Digitizing Gonçalves’ Lexicon Magnum Latino-Sinicum

I’ve been working with others for several years now to digitize a large Latin-Chinese dictionary, but I realized that I have never blogged about the effort and publicly recognized the people involved. I just got back from China, where I discussed the project at a colloquium in Beijing, and work will intensify this summer, so now seems like a good a time as any to let people know about this exciting project.
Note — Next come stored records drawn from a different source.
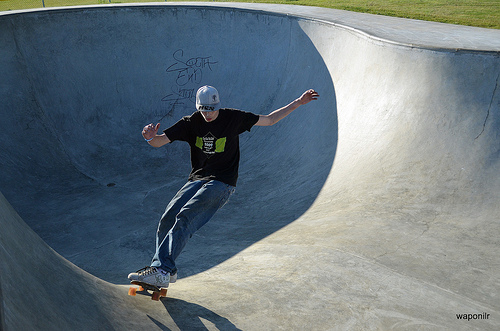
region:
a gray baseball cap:
[193, 84, 222, 112]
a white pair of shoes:
[126, 266, 180, 288]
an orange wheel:
[126, 283, 138, 298]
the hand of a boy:
[298, 84, 323, 108]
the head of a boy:
[194, 83, 221, 124]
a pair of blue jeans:
[146, 175, 238, 270]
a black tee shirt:
[162, 105, 264, 187]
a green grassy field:
[0, 0, 499, 32]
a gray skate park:
[0, 0, 498, 329]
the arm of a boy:
[233, 85, 320, 140]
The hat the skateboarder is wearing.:
[195, 85, 217, 120]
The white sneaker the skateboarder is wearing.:
[125, 265, 165, 280]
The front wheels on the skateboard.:
[125, 282, 157, 302]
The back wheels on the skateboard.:
[140, 285, 170, 291]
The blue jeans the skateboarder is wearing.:
[151, 170, 237, 266]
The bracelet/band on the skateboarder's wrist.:
[140, 132, 155, 142]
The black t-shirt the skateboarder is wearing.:
[185, 115, 245, 176]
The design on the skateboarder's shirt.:
[193, 133, 228, 158]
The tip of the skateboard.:
[131, 274, 161, 291]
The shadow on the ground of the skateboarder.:
[136, 288, 246, 330]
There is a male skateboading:
[55, 37, 413, 294]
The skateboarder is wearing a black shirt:
[107, 71, 342, 323]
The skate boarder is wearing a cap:
[141, 86, 271, 166]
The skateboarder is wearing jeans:
[122, 72, 332, 328]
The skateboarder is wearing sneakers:
[107, 74, 257, 328]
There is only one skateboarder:
[67, 66, 327, 327]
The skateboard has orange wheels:
[93, 211, 244, 311]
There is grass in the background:
[44, 3, 494, 95]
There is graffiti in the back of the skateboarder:
[80, 39, 352, 316]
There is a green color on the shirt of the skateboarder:
[100, 58, 287, 320]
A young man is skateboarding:
[113, 67, 335, 309]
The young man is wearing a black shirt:
[124, 85, 296, 200]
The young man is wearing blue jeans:
[138, 160, 255, 278]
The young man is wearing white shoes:
[123, 251, 203, 306]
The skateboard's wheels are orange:
[103, 265, 184, 309]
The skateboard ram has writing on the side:
[138, 43, 256, 131]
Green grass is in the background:
[293, 2, 498, 27]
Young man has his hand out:
[231, 71, 337, 161]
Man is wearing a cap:
[180, 76, 243, 131]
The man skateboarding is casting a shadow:
[129, 279, 295, 329]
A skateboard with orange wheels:
[124, 254, 180, 305]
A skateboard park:
[17, 27, 477, 320]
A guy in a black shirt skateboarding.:
[126, 92, 269, 303]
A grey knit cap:
[191, 80, 228, 112]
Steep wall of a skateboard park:
[362, 48, 394, 266]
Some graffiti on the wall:
[146, 36, 219, 132]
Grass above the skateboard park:
[401, 0, 488, 18]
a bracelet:
[142, 134, 160, 145]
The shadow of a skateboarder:
[168, 300, 237, 322]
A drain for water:
[100, 177, 122, 195]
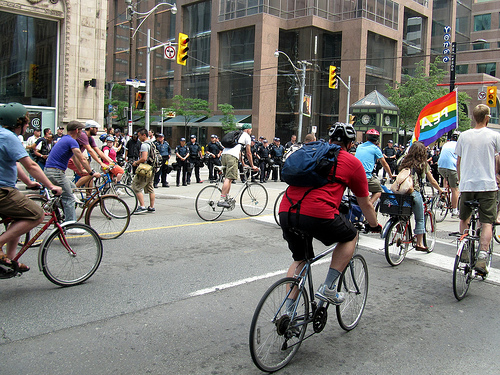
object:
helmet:
[327, 122, 357, 141]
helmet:
[366, 129, 379, 137]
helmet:
[106, 136, 115, 142]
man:
[43, 120, 101, 235]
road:
[0, 133, 500, 375]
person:
[353, 129, 397, 205]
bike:
[431, 173, 461, 223]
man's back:
[289, 148, 342, 202]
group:
[7, 94, 499, 322]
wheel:
[248, 276, 310, 372]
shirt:
[278, 149, 368, 219]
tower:
[349, 90, 400, 149]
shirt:
[354, 141, 384, 180]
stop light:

Book title pages in Chinese and LatinThe goal is to create a large Latin-Chinese dictionary as standalone mobile application and as a database freely available on the website Dickinson Classics Online, which collects resources for Chinese readers of Greek and Latin texts. The source of the dictionary data is the Lexicon Magnum Latino-Sinicum of Joaquim Affonso Gonçalves, first published in 1841. The author was a Portuguese Jesuit professor working with Chinese collaborators in Macau. No similar resource exists, and the increasing numbers of students of Latin in China have little access to the books and references resources familiar to students in the West. The overall goal of the DCO project of which this is a part is to globalize the study of classical texts and the pre-modern humanities.

sample of dictionary

A sample showing Gancalves’ distinctive lemmatizations

Work Already Done

  • The book itself is very rare. In 2016 Don Sailer and the staff at the Waidner-Spahr Library at Dickinson photographed a borrowed copy (thank you, Princeton libraries. They had one of the three existing copies of the last edition, and it was checked out at the time!). In 2016-17 Dickinson students Siyun Yan and Seth Levin  ran the scans through the text recognition program ABBYY, hand-corrected and created an Excel spreadsheet of the result.
headshot photos of two students

Dickinson Students Siyun Yan and Seth Levin carried out initial editing of the ABBYY output.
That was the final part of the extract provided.